For this reason - as well as other reason people here already mentionned - the
banks won't lend so much money to a young tech company.

------
codegeek
"Why dont tech companies use this method and why do they need VC funding
instead"

Banks do not have as much vested interest in a startup as VCs. So their risk
appetite is much lower than VCs. VCs lend money based on future potential of
making it big and they take a lot more risk than a usual lender/bank.
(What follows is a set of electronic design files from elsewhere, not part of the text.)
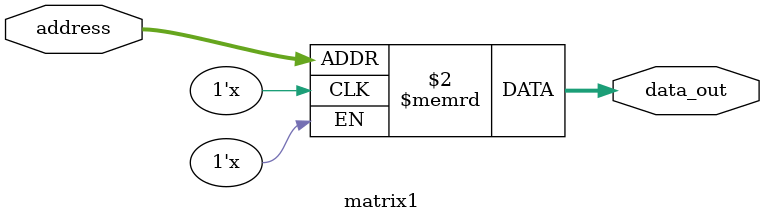
<source format=v>
module matrix1 (
    input wire [15:0] address,
    output reg signed [31:0] data_out
);
    (* ram_init_file = "weights1.mif" *) reg signed [31:0] memory [0:50175];  // 32-bit values

    always @(*) begin
        data_out = memory[address];
    end
endmodule
</source>
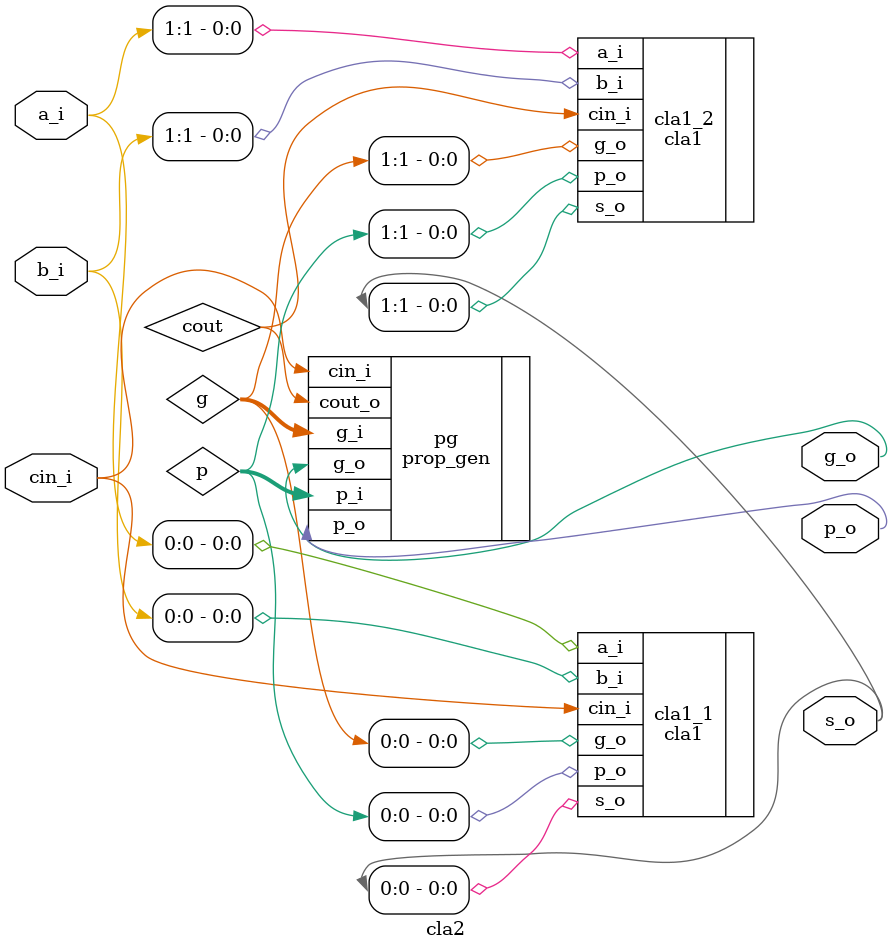
<source format=v>
module cla2
(
input [1:0] a_i,
input [1:0] b_i,
input cin_i,
output p_o,
output g_o,
output [1:0] s_o
);

wire [1:0] p,g;
wire cout;

cla1 cla1_1 
(
.a_i    (a_i[0]),
.b_i    (b_i[0]),
.cin_i  (cin_i),
.p_o    (p[0]),
.g_o    (g[0]),
.s_o    (s_o[0])
);

cla1 cla1_2 
(
.a_i    (a_i[1]),
.b_i    (b_i[1]),
.cin_i  (cout),
.p_o    (p[1]),
.g_o    (g[1]),
.s_o    (s_o[1])
);

prop_gen pg
(
.cin_i  (cin_i),
.p_i    (p),
.g_i    (g),
.cout_o (cout),
.p_o    (p_o),
.g_o    (g_o)
);

endmodule


</source>
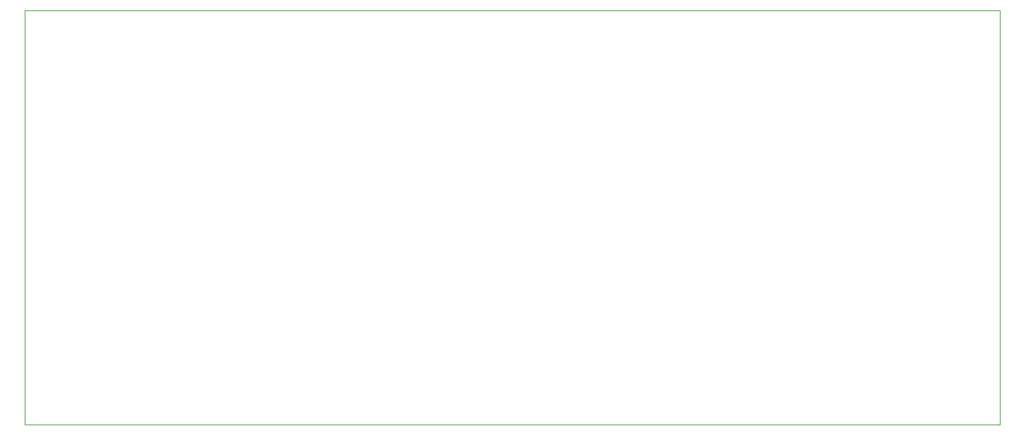
<source format=gm1>
G04 #@! TF.GenerationSoftware,KiCad,Pcbnew,5.1.5+dfsg1-2build2*
G04 #@! TF.CreationDate,2020-11-09T00:10:50+01:00*
G04 #@! TF.ProjectId,motherboard,6d6f7468-6572-4626-9f61-72642e6b6963,rev?*
G04 #@! TF.SameCoordinates,Original*
G04 #@! TF.FileFunction,Profile,NP*
%FSLAX46Y46*%
G04 Gerber Fmt 4.6, Leading zero omitted, Abs format (unit mm)*
G04 Created by KiCad (PCBNEW 5.1.5+dfsg1-2build2) date 2020-11-09 00:10:50*
%MOMM*%
%LPD*%
G04 APERTURE LIST*
%ADD10C,0.050000*%
G04 APERTURE END LIST*
D10*
X-6350000Y-104648000D02*
X120396000Y-104648000D01*
X-6350000Y-50800000D02*
X-6350000Y-104648000D01*
X120396000Y-50800000D02*
X-6350000Y-50800000D01*
X120396000Y-104648000D02*
X120396000Y-50800000D01*
M02*

</source>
Thats just the money part. VCs always provide a network of connections and key
contact (mostly) who can also help your startup. Good VCs will provide
mentorship and valuable help.

------
eskimoroll
VCs are needed as an asset class because there is a market opportunity to
service a small segment of the population that are trying to create high risk,
capital light, and high growth potential businesses that do not fit the
risk/collateral/historical cash flow characteristics that banks need to
believe that you can service their debt. VC money is EXTREMELY expensive and
can be thought about as similar to credit card debt and payday lending. Sure,
VCs have value added services like contacts and expertise that help portfolio
companies potentially have a higher chance of success, but their primary
motivation to help you is to return money to their limited partners (and
themselves through management fees and carried interest). I'm an entrepreneur
and know many amazing VCs who hopefully will someday fund my business but I'm
realistic in acknowledging the nature of the relationship.

------
johnrgrace
The first rule of banking is you HAVE to get your principle back. I worked at
Capital One and with 30% and fee's for everything you can lose money, key is
getting paid back. Banks will loan money for working capital, if your startup
needs a lot of working capital to finance inventories etc. banking might work.

------
soneill
A good VC brings more than money; they bring expertise and experience. They
have networks and connections that you probably don't. If you really want to
grow, VCs can give you the kind of resources and expertise to actually do
that...a bank can only give you money.

------
MojoJolo
A VC can also offer mentorship, provide some advice, and one of the most
important thing is connections. They can introduce you to another VC or
investor that might boost up your startup.